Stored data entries

###

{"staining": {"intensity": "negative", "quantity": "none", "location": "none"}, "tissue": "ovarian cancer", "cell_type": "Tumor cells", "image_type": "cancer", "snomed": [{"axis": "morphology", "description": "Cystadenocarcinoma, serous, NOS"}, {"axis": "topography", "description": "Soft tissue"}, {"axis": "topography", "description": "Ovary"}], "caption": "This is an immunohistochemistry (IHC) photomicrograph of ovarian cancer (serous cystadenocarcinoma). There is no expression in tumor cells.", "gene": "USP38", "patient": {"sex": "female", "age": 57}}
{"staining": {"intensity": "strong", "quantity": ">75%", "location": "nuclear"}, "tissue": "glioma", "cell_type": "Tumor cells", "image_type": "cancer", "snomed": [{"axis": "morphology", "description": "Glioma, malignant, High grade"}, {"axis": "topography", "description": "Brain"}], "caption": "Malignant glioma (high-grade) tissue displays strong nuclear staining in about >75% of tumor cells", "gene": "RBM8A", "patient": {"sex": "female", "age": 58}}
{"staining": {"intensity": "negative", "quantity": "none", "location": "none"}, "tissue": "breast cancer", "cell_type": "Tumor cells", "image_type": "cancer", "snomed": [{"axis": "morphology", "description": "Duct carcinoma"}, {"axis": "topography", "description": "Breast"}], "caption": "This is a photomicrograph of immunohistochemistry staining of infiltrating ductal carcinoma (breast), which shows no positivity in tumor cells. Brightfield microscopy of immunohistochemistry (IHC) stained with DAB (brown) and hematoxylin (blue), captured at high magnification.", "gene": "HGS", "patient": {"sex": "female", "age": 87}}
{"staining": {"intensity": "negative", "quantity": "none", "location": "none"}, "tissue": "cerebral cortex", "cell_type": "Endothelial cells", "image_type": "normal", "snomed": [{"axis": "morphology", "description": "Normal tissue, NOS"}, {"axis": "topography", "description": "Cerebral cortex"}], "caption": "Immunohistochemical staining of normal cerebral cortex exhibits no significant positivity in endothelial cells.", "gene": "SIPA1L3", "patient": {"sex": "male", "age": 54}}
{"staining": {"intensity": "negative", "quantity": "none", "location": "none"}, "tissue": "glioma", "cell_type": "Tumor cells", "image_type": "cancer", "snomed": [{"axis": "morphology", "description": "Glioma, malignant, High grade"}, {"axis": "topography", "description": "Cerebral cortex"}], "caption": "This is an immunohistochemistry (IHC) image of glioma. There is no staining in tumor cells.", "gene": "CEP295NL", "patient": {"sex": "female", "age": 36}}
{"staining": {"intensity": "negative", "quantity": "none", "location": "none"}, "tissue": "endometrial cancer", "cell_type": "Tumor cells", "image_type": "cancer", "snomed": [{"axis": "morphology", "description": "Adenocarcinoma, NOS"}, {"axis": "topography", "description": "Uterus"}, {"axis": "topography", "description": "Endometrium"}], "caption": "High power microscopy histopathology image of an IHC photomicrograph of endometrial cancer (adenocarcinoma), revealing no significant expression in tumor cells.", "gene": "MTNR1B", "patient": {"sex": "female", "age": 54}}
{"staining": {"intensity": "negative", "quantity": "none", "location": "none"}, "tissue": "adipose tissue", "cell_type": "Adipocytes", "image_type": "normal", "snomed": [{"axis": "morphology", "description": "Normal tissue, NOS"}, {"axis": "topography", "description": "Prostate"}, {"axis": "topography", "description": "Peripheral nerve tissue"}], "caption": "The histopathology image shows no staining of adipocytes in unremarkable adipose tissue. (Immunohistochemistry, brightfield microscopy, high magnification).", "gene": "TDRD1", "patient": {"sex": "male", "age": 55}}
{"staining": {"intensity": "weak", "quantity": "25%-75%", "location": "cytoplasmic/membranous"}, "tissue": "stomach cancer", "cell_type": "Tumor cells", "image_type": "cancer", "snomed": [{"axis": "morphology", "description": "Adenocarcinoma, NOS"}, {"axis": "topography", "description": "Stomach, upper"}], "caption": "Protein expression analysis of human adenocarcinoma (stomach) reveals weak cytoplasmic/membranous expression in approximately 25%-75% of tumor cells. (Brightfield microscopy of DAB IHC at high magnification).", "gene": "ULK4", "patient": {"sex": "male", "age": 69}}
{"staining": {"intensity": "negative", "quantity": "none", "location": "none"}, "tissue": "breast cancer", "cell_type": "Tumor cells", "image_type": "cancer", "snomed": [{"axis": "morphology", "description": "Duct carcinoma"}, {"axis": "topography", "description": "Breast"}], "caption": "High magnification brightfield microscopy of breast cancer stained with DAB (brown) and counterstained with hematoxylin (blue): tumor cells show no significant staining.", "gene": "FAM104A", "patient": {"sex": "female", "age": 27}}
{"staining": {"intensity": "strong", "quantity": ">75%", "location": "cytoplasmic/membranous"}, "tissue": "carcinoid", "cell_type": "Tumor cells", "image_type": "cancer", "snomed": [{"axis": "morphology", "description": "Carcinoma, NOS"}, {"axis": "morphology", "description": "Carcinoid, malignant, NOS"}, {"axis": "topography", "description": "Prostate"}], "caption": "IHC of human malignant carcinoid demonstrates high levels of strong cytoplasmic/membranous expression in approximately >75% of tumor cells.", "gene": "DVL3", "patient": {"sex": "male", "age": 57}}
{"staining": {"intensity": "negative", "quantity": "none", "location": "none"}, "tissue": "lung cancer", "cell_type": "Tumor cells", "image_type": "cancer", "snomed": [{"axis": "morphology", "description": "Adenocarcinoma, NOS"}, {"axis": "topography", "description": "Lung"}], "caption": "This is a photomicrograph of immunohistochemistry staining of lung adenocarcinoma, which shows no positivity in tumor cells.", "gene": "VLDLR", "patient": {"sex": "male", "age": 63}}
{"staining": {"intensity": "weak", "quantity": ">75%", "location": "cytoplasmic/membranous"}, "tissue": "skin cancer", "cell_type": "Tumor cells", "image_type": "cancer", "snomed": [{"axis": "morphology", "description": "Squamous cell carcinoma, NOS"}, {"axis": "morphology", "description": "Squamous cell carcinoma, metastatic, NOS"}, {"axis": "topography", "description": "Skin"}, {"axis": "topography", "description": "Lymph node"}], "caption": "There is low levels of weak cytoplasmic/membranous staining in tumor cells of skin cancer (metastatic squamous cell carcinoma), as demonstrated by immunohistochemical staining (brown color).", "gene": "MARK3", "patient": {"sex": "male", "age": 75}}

###

The required answer is the exact run of lines above starting at the line with "glioma (high-grade) tissue" and ending at the line with "staining of infiltrating", with both ends present.

{"staining": {"intensity": "strong", "quantity": ">75%", "location": "nuclear"}, "tissue": "glioma", "cell_type": "Tumor cells", "image_type": "cancer", "snomed": [{"axis": "morphology", "description": "Glioma, malignant, High grade"}, {"axis": "topography", "description": "Brain"}], "caption": "Malignant glioma (high-grade) tissue displays strong nuclear staining in about >75% of tumor cells", "gene": "RBM8A", "patient": {"sex": "female", "age": 58}}
{"staining": {"intensity": "negative", "quantity": "none", "location": "none"}, "tissue": "breast cancer", "cell_type": "Tumor cells", "image_type": "cancer", "snomed": [{"axis": "morphology", "description": "Duct carcinoma"}, {"axis": "topography", "description": "Breast"}], "caption": "This is a photomicrograph of immunohistochemistry staining of infiltrating ductal carcinoma (breast), which shows no positivity in tumor cells. Brightfield microscopy of immunohistochemistry (IHC) stained with DAB (brown) and hematoxylin (blue), captured at high magnification.", "gene": "HGS", "patient": {"sex": "female", "age": 87}}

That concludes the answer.